> WHAT YOU NEED TO DO: Reproduce the passage of the R6RS mailing-list message from "Your statement seems" to "went too far." verbatim.

-------- TEXT EXTRACT --------

Joe Marshall wrote:
> Obviously Will was not suggesting that compilers reject
> programs that cannot be proven to terminate.
Your statement seems to miss my point but, as I said in another
thread, I've given up on R6RS and only mean to kibbitz a little...
sorry if I went too far.
-t
>
> On 2/24/07, Thomas Lord <lord_at_emf.net> wrote:
>> I think the standard has failed to be a lisp, and failed in the
>> Scheme tradition, if it does not permit viable non-standard
>> interpretations of programs which are divergent under the
>> standard (see my earlier post "Mathematical Foundations").
>>
>> For example, suppose that a procedure which is not provably
>> terminating in a portable interpretation has the property that,
>> nevertheless, we can say that *if* it terminates, the type of
>> the return value is CHAR?. Further, suppose the procedure
>> is invoked in a context that is only strict in the type of the
>> return value.
>>
>> Must R6RS prohibit an implementation from completing this
>> computation?
>>
>> Before answering, please read "On Games and Numbers".

-------- DATA LINES --------

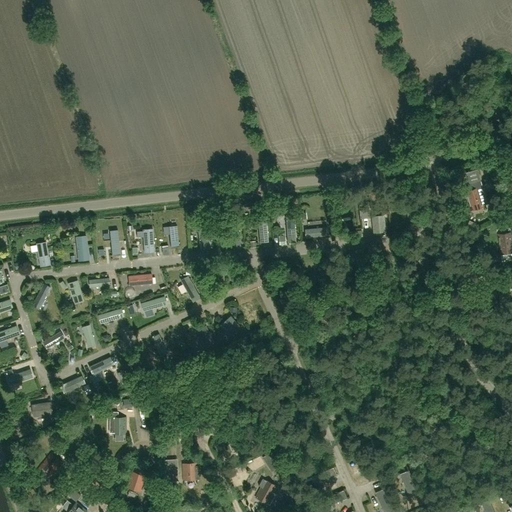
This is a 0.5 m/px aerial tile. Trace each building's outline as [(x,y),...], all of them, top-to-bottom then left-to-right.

--------

> RIGHT ANSWER:
Your statement seems to miss my point but, as I said in another
thread, I've given up on R6RS and only mean to kibbitz a little...
sorry if I went too far.